7. IRS officials are either inept, dishonest or both In the Congressional Hearings regarding the IRS’ misconduct, former Commissioner Miller responded to an alarming number of questions by alleging that he didn’t know, couldn’t remember, or wasn’t sure. He was unable to name his employees, had no opinion on the appropriateness of certain actions, and generally claimed ignorance of much of the operations for the agency of which he was nominally in charge. If he is to be believed, then the least that can be said is that the IRS is wracked with incompetence, and should by no means be allowed to have any fraction of the power the Affordable Care Act would grant it. On the other hand, if Miller is not to be believed, that simply raises a whole different, though equally serious, problem.
8. The IRS takes every opportunity to pry into your personal life One of the many troubling facts to emerge from the recent scandal was the incredibly personal nature of some of the questions asked to groups applying for non-profit status. On some occasions, the IRS demanded resumes from all employees, the nature of personal relationships between individuals and even the contents of employees’ prayers. If this level of detail is required for a simple business matter, one can only imagine how the sorts of intimate medical records we will be expected to fork over when the IRS is granted supervision over our health care.
9. The IRS does not respect the confidentiality of private records And speaking of medical records, a class action lawsuit has been filed in California alleging that the IRS has illegally seized the medical records of ten million Americans. The Wall Street Journal reports that the IRS is now building “the largest personal information database the government has ever attempted.” With the IRS being given the power to grant subsidies and impose penalties relating to health insurance, expect privacy to become a thing of the past.

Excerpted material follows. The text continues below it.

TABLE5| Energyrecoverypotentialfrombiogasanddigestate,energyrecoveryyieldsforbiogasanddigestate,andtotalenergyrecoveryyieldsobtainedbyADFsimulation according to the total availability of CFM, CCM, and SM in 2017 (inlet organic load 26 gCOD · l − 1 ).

10. The Internal Revenue Code is too complex as it is The Internal Revenue Code comprises tens of thousands of pages of dense legalese, updated, altered and revised hundreds of times every year. While the IRS is theoretically an independent agency, it is still affected by the decisions made in Congress. Public Choice Theory in economics teaches us that the incentives faced by legislators lead inexorably to greater and greater complexities in an already hopelessly Byzantine code, as special interest groups continually push for exceptions, deductions and subsidies. For a law to be effective, the least that should be demanded is that the citizens be able to understand the regulations they are expected to follow. The IRS has a proven track record of failing in this requirement.

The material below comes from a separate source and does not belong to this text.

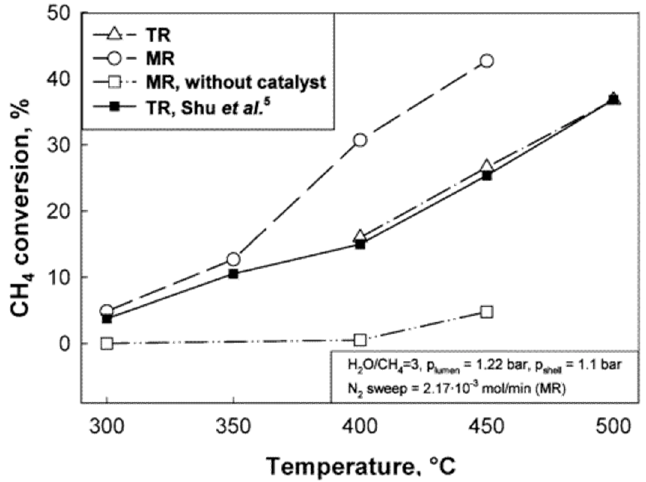
Figure 7. Methane conversion versus temperature for both conventional / traditional (TR) and membrane reactors (MR) [24].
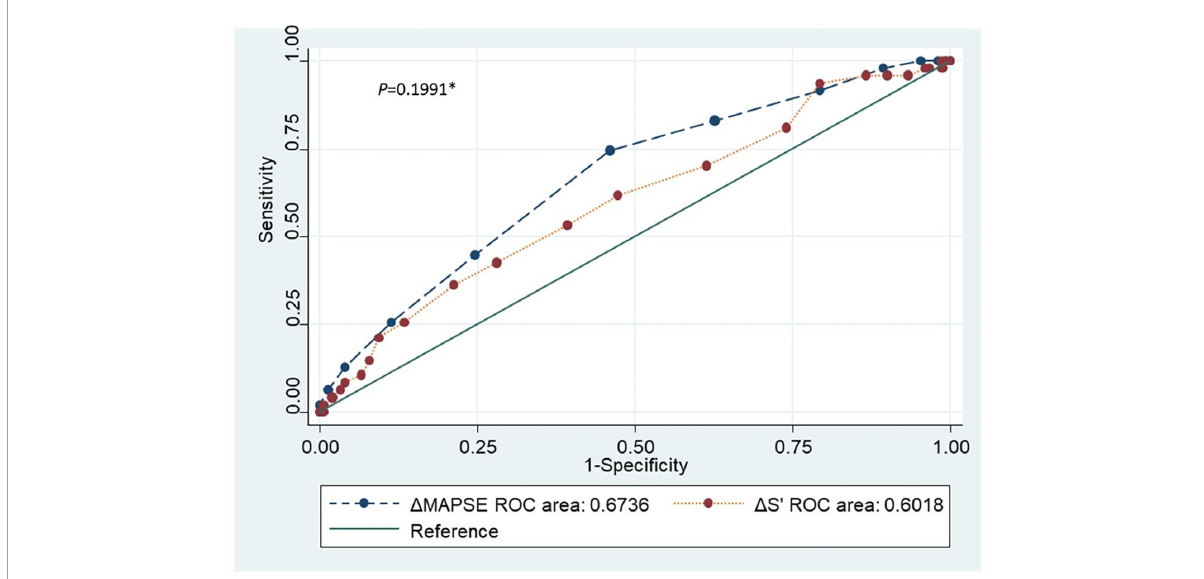
FIGURE5 Receiver operating characteristic curve comparing the two conventional echocardiographic parameters ( (cid:49) MAPSE and (cid:49) S’). ROC, Receiver operating characteristic; (cid:49) MAPSE, Reduction of mitral annular plane systolic excursion; (cid:49) S’, Reduction of mitral annular peak systolic tissue Doppler velocity. ∗ p -value comparing the accuracy of the 2 conventional echocardiographic parameters.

In short, the IRS has proven at every turn that it cannot be trusted with power. The Affordable Care Act results in the grossly irresponsible move of giving it to them in spades. The ability to control a citizen’s health care options through the administration of subsidies and taxes at will is a responsibility far too great to be handled by so few individuals, especially when said individuals have revealed themselves to be so easily swayed by the fickle winds of partisan politics.